Attempts to Reconcile Contradictory Beliefs

I studied Political Science at the University of Nevada, Reno, and was always a little unnerved to hear about studies that demonstrated substantial ideological contradictions within a single individual. The studies showed even the smartest and most learned people to be almost hypocritical at worst or gullible and ignorant at best. Changing small contexts, adopting slightly different perspectives, and wording questions in different ways or orders  can seemingly produce very different answers and preferences from a single individual with little consistency between the answers. You can find instances where people who identify as conservative favor large scale state intervention in the lives and liberties of individuals. You can also find instances where people who identify as liberal prefer some form of cultural conservatism. People seem to have trouble being internally consistent with their stated values, and that was unnerving for a young college undergrad and grad student who was hoping to better understand how people reached their political and ideological beliefs.
 
 
In his book Sapiens, Yuval Noah Harari shows how these internal contradictions and inconsistencies stretch back much further than our current political moment. He writes about Medieval knights struggling to reconcile Christianity with ideas of chivalry and he writes about the struggles of creating a system that incorporates both social equality and individual freedom today.

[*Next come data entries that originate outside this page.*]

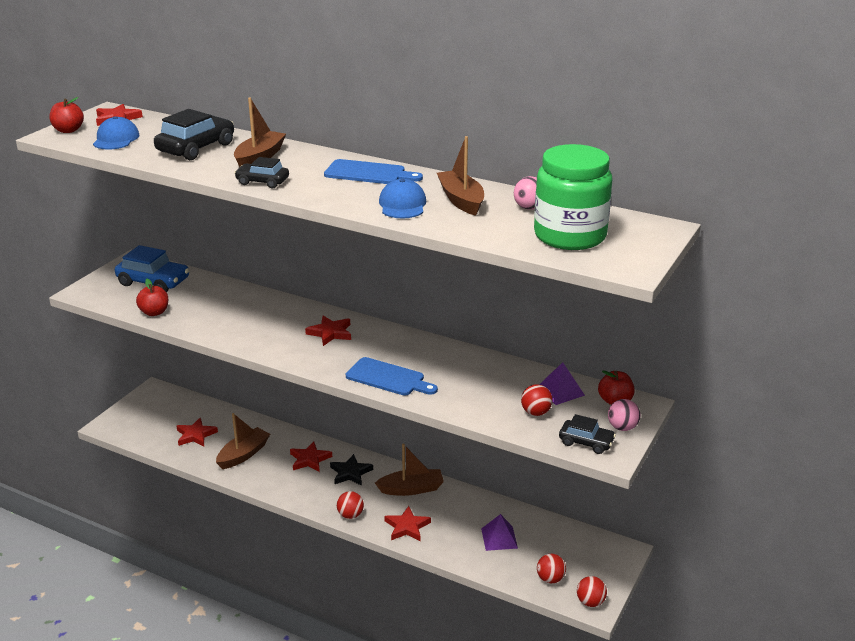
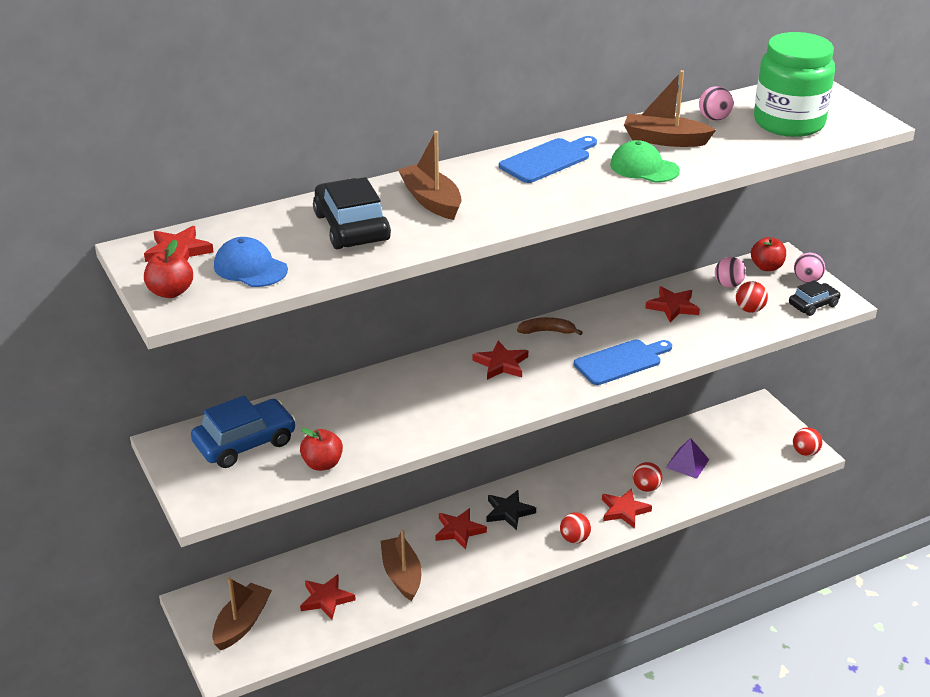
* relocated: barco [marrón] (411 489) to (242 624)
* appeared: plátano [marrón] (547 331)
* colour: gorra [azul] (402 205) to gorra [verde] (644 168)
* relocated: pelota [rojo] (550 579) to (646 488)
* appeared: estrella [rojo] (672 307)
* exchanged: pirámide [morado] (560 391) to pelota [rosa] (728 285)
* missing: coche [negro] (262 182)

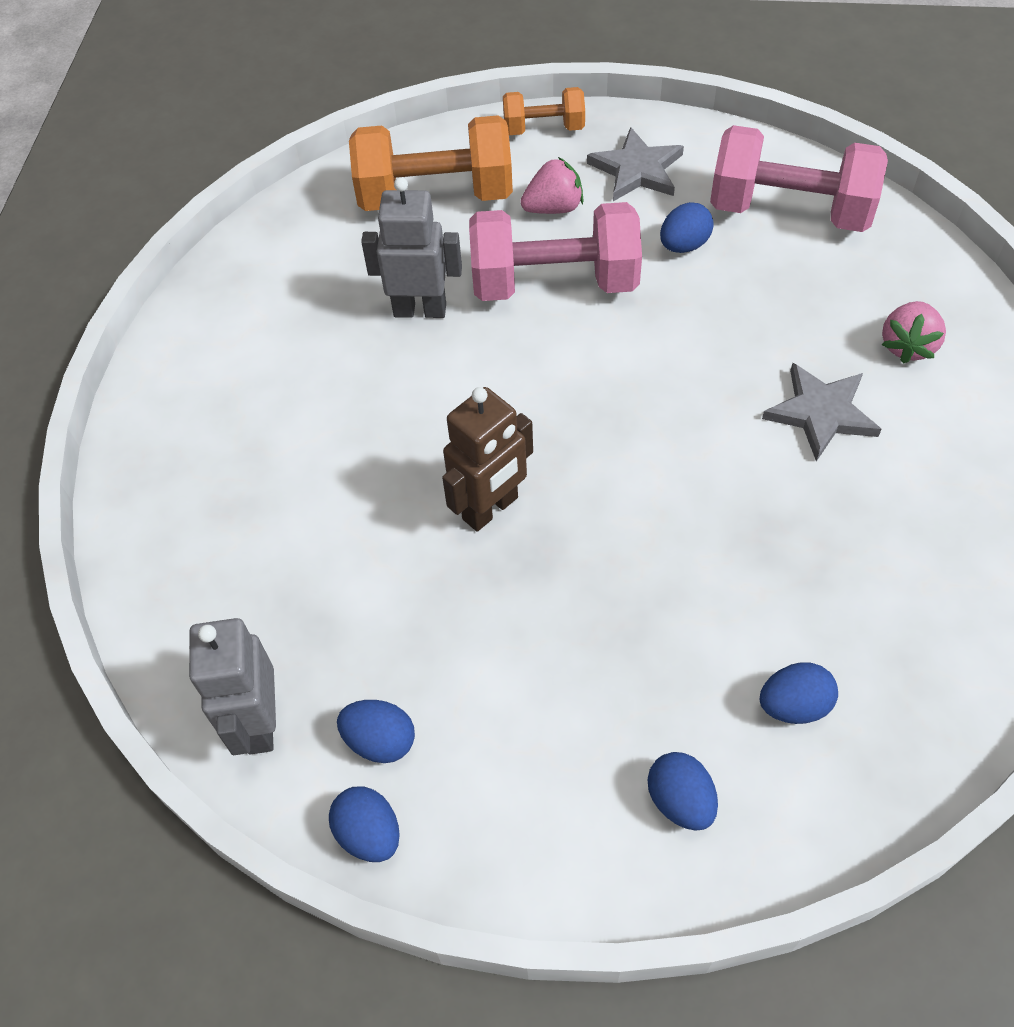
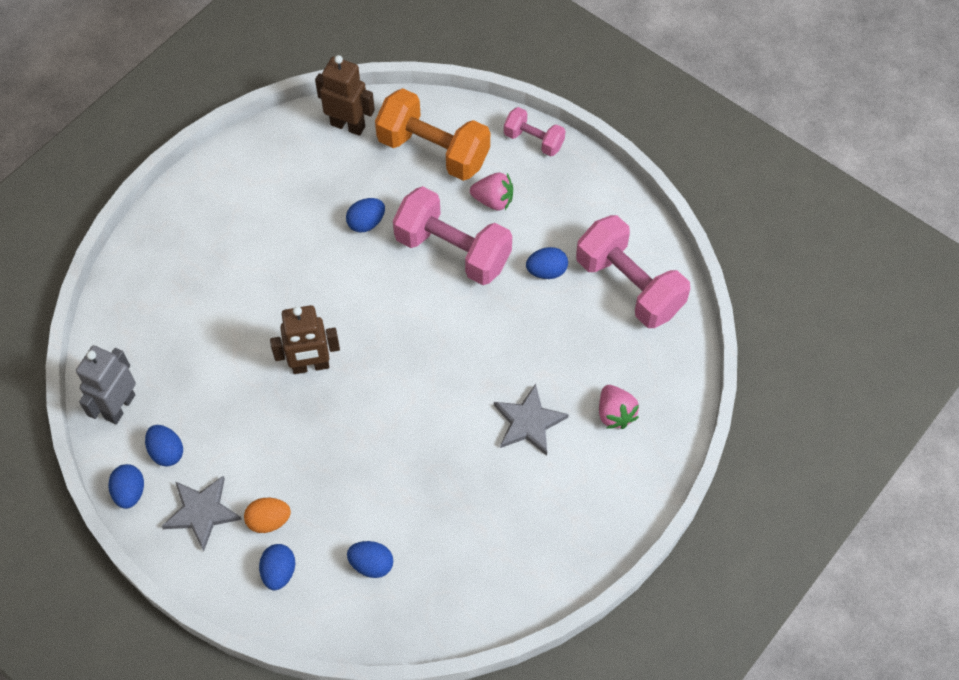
* relocated: estrella [gris] (637 170) to (202 512)
* appeared: huevo [naranja] (269 520)
* appeared: robot [marrón] (348 125)
* exchanged: robot [gris] (420 310) to huevo [azul] (366 223)
* colour: mancuerna [naranja] (544 128) to mancuerna [rosa] (533 140)
* spun: fresa [rosa] (907 346) = (615 413) 75 degrees counterclockwise

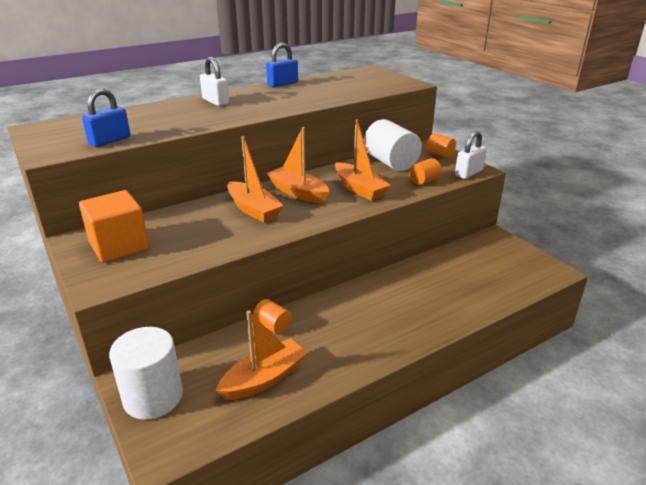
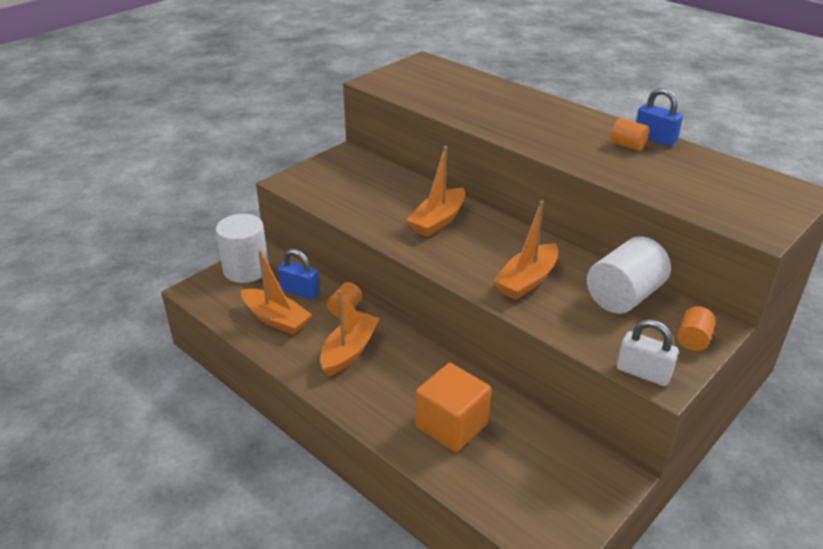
* relocated: candado [azul] (110 141) to (300 291)
* relocated: barco [naranja] (298 192) to (349 351)
* relocated: cubo [naranja] (119 246) to (451 425)
* relocated: cilindro [naranja] (424 181) to (627 146)
* missing: candado [blanco] (215 101)

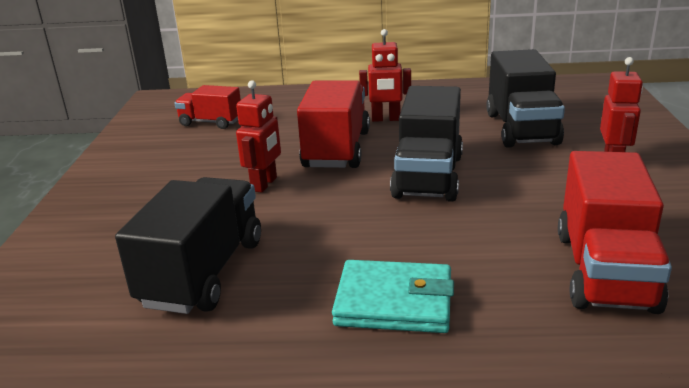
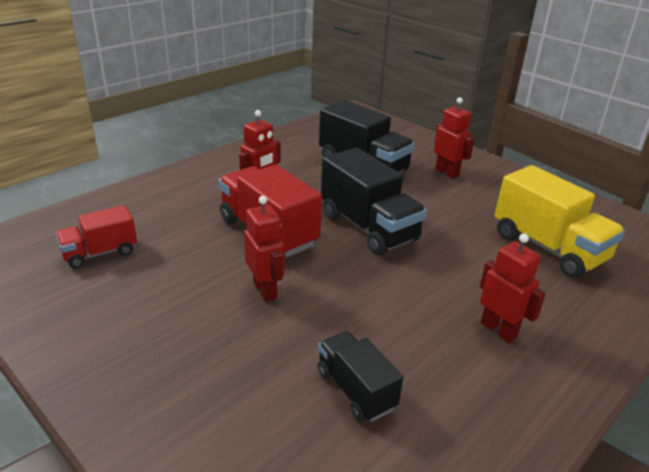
* size: camión [negro] (203 272) = (355 390) x0.59
* exchanged: cartera [turquesa] (394 302) to robot [rojo] (498 330)
* colour: camión [rojo] (605 271) to camión [amarillo] (548 248)

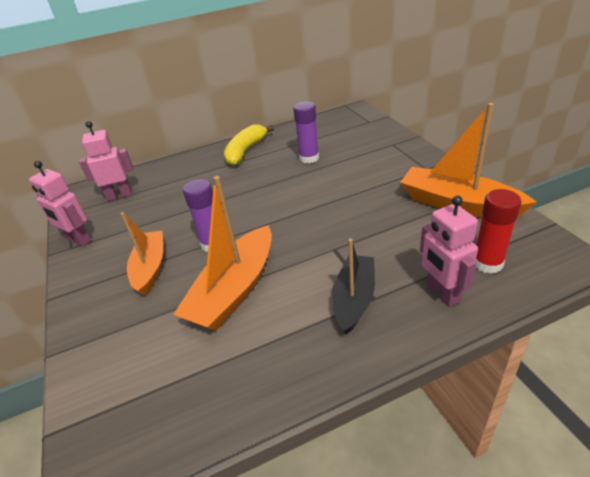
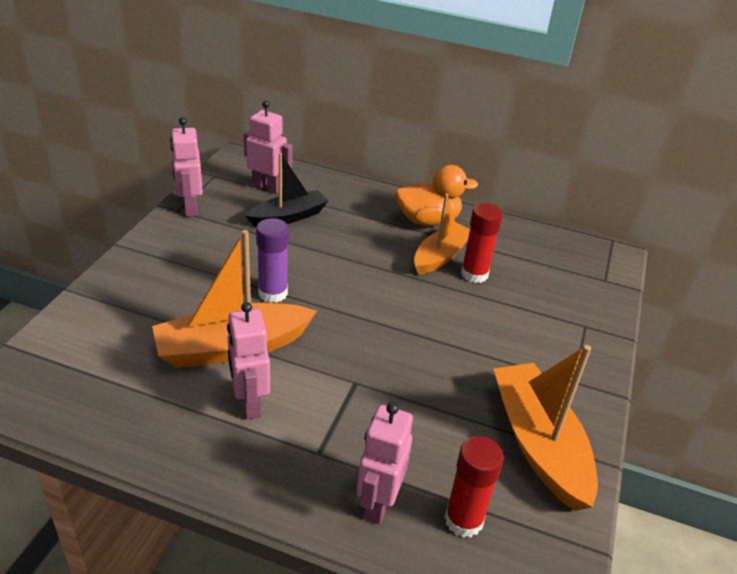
* appeared: robot [rosa] (249 403)
* relocated: barco [negro] (354 299) to (288 217)
* exchanged: plátano [amarillo] (246 151) to pato [naranja] (428 220)
* relocated: barco [naranja] (150 268) to (441 256)
* colour: barra de pegamento [morado] (309 158) to barra de pegamento [rojo] (474 274)

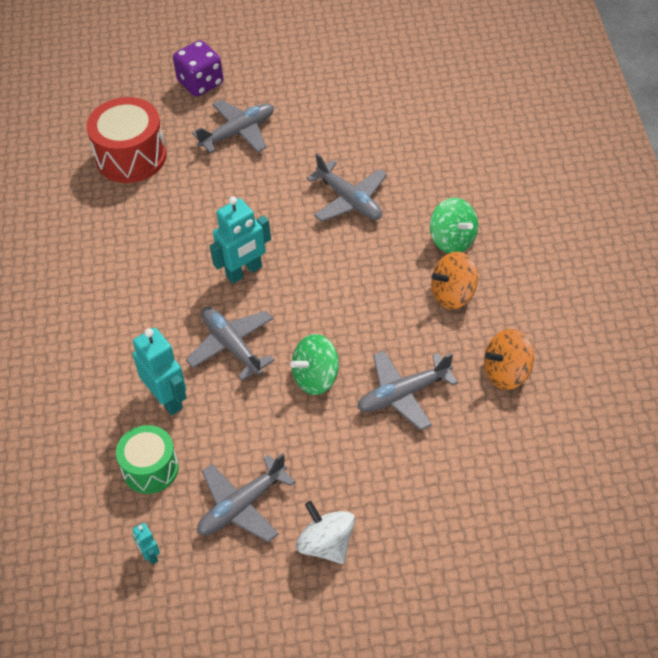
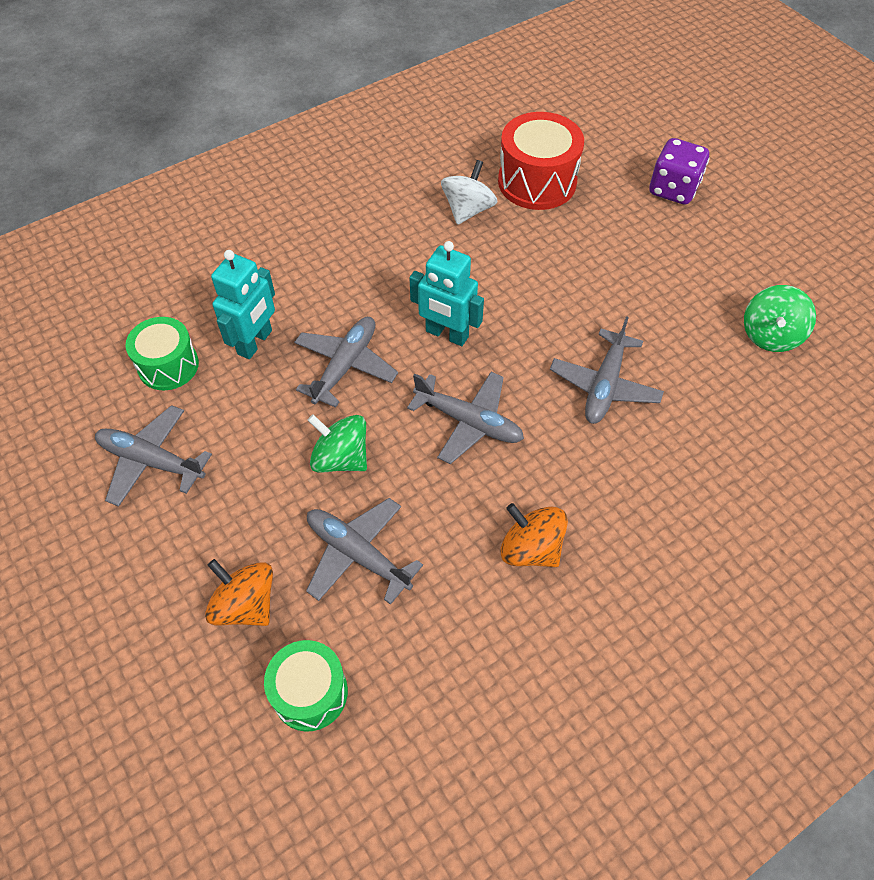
* relocated: peonza [naranja] (507 373) to (245 605)
* appeared: tambor [verde] (310 692)
* relocated: avión [gris] (238 132) to (469 422)
* relocated: peonza [blanco] (326 544) to (468 210)
* relocated: peonza [verde] (453 240) to (770 335)
* missing: robot [turquesa] (150 555)

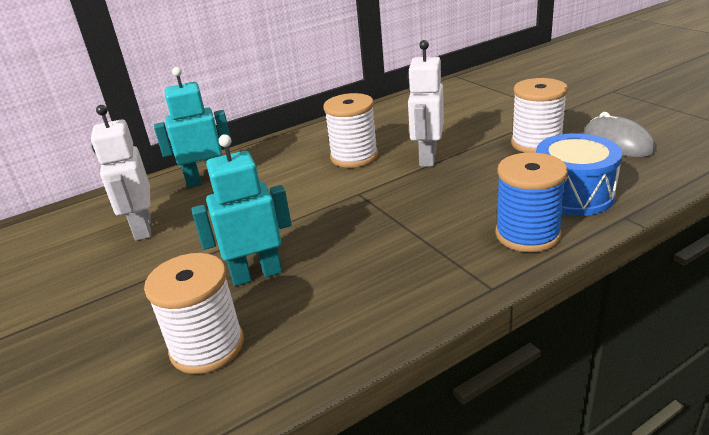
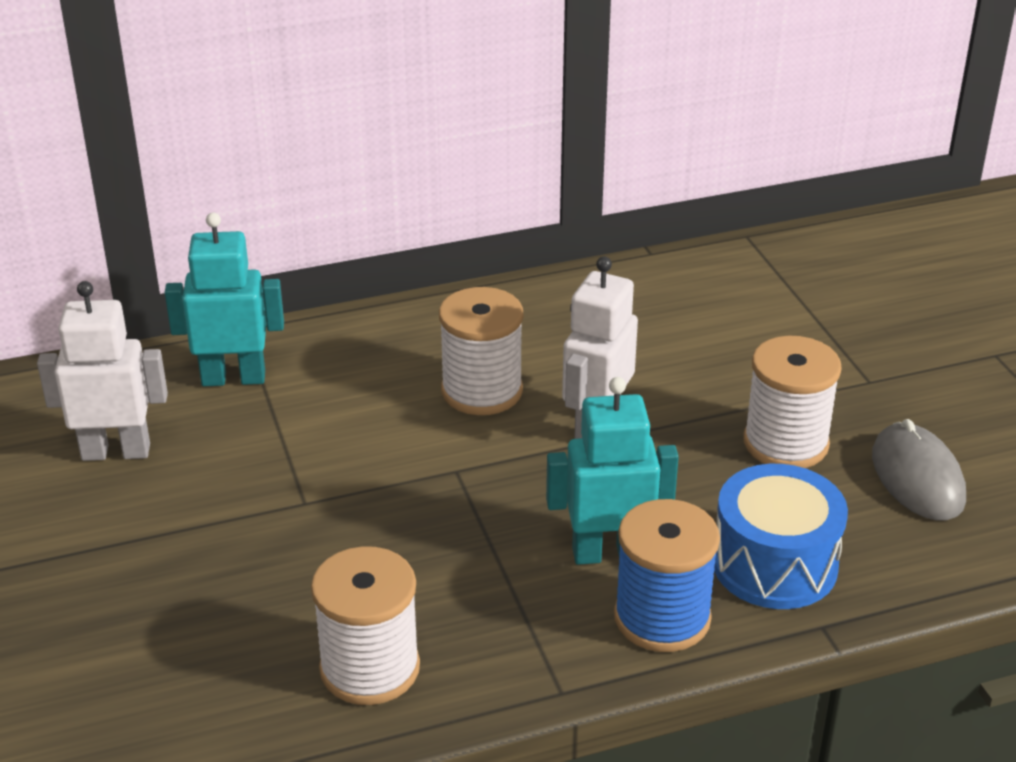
* spun: robot [blanco] (142 228) = (116 452) 90 degrees clockwise
* relocated: carrete [blanco] (207 346) to (370 668)
* relocated: robot [turquesa] (256 274) to (608 553)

On the latter he writes, “ever since the French Revolution, people throughout the world have gradually come to see both social equality and individual freedom as fundamental values. Yet the two values contradict each other. … The entire political history of the world since 1789 can be seen as a series of attempts to reconcile this contradiction.”
 
 
Equality and individual freedom form the backbone of many WEIRD (western, educated, industrialized, rich, democratic) societies, and while many citizens don’t think about the contradiction of the two values, they are not easily merged together. An authoritarian regime could force some sort of equality onto all people, but it would require a loss of individual freedoms. At the other extreme, society could radically favor individual liberties to the extent where there was no law enforcement because individual freedoms were maximized. This of course would be extremely unequal as some people would literally die while others kept living due to personal choices that threatened the lives of some. These two examples are the extreme poles that few would argue in favor of, but it is worth noting that we are arguing for some sort of balance between two contradictory ideas.
 
 
Humans live with more internal inconsistencies than we realize, and we can even flourish within such inconsistencies. Democracies which struggle between liberty and equality have created middle classes, have pushed technological advances, and have generally been attractive places to live. But they are difficult and sometimes unwieldly as people fail to reach cohesive decisions on how much liberty and how much equality a society should strive toward. Much of our lives is spent trying to reconcile inconsistent and even contradictory beliefs within our own lives and within our larger societies. It is a distressing reality, but one that humans seem perfectly able to flourish within.